Think of your body like a finely tuned car. How you take care of it and the kind of fuel you put in the tank will affect how it runs. Certain lifestyle habits including what and when you eat and drink, your sleep habits and exercise routine will all have an effect on your energy levels during and after working out. The good news is that by making a few simple changes, you can become an energizer bunny!
Here are common causes of exercise related fatigue along with my proposed solutions:
1. Problem: Inadequate sleep. This may sound obvious but often times we forget our bodies need adequate sleep to repair muscles and help rejuvenate us for the day. How can you expect to get in your 10 mile run if you only had 5 hours of sleep?
Solution: I know that everyone has a busy schedule, but make it point to get in an
extra hour or so of sleep a night. Make it a priority!
2. Problem: Eating too few calories in a day. Do you expect your car to run on an empty tank? Well, you can’t expect your body to function well without adequate fuel. An inadequate caloric intake is a major cause of fatigue and doesn’t allow you to reach your peak athletic performance. It addition, it can slow down your metabolism and may actually end up causing weight gain!
Solution: Get rid of the deprivation mentality. Eat a healthy balanced diet during the day, especially pre and post exercise. If you’re trying to lose weight, cut back on alcohol, processed foods and foods high in added sugar and fats.
3. Problem: Eating too few carbs. Do you think the night before a marathon the runners eat just salad and fish? Nope – they are stuffing themselves full of pasta! Carbs are a major source of fuel during exercise. If you’re on a low carb diet and exercise on a regular basis (especially if you exercise intensely or for a long duration), chances are that you will feel quite fatigued during and after exercise.
Solution: Avoid carb phobic behavior. Focus on eating healthier carbs like whole grains, whole grain cereals and bread, fruit, legumes, yogurt, etc. To maximize your energy levels, eat some carbs before and after your workout to help fuel and replenish your muscles and energy stores.If you are exercising for more than 60 minutes, you would even benefit from eating carbs like a sports gel/bar or drinking a sports beverage while working out.
4. Problem: Not consuming adequate protein. Our bodies need protein to build and repair muscles. This is especially important if you are strength training. Protein also helps keep us feeling full longer.
Solution: Include protein rich foods in your diet several times a day. Examples include: meat, fish, poultry, eggs, yogurt (especially Greek yogurt), cheese, milk, tofu and other soy products, legumes, nuts, seeds, quinoa, etc. An average 130 pound female performing aerobic and strength training several times a week should aim for 70 – 80 grams of protein a day and a male weighing 180 pound should aim for 100 – 120. grams a day
5. Problem: Overtraining. There are no benefits to training 7 days a week. Even hard core Iron Man Competitors take a day off once a week. Training too often will eventually take a toll on your body and mind. You’ll decrease your immune system, increase your chances of getting sick or sustaining an injury.

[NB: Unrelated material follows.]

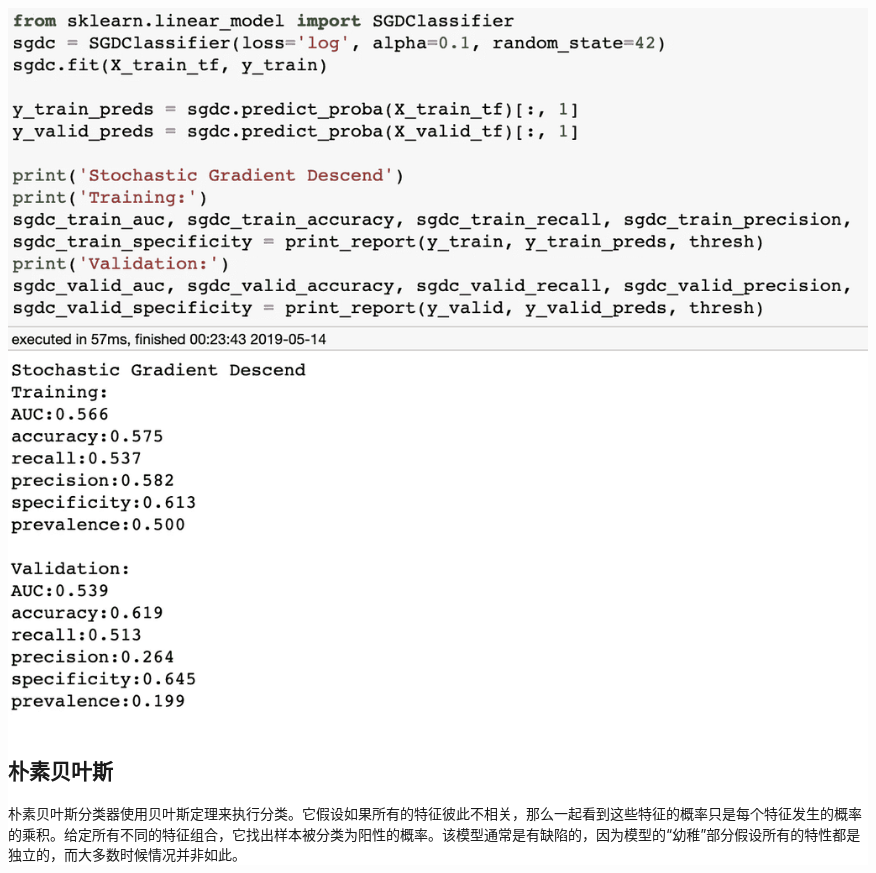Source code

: ![](img/0df3bac8a38c9fcc05966c1197910c40.png)

## 朴素贝叶斯

朴素贝叶斯分类器使用贝叶斯定理来执行分类。它假设如果所有的特征彼此不相关，那么一起看到这些特征的概率只是每个特征发生的概率的乘积。给定所有不同的特征组合，它找出样本被分类为阳性的概率。该模型通常是有缺陷的，因为模型的“幼稚”部分假设所有的特性都是独立的，而大多数时候情况并非如此。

Solution: Take a day or two off a week. Rest is an important part of improving your performance as well as maximizing muscle growth. In addition rest days are important to prevent you getting burned out from a psychological standpoint.
6. Problem: Boredom. Sometimes you can be so bored with your activity that you feel totally unmotivated to exercise. I would call this mental fatigue!
Solution: Find a new activity. Sign up for a race. Hire a personal trainer. Find an exercise buddy to help motivate you.
7.Problem: Medical reason There may be a medical reason for your fatigue including anemia, chronic fatigue syndrome, Epstein Barr, hypothyroidism … to name a few
Solution: Make an appointment with your physician!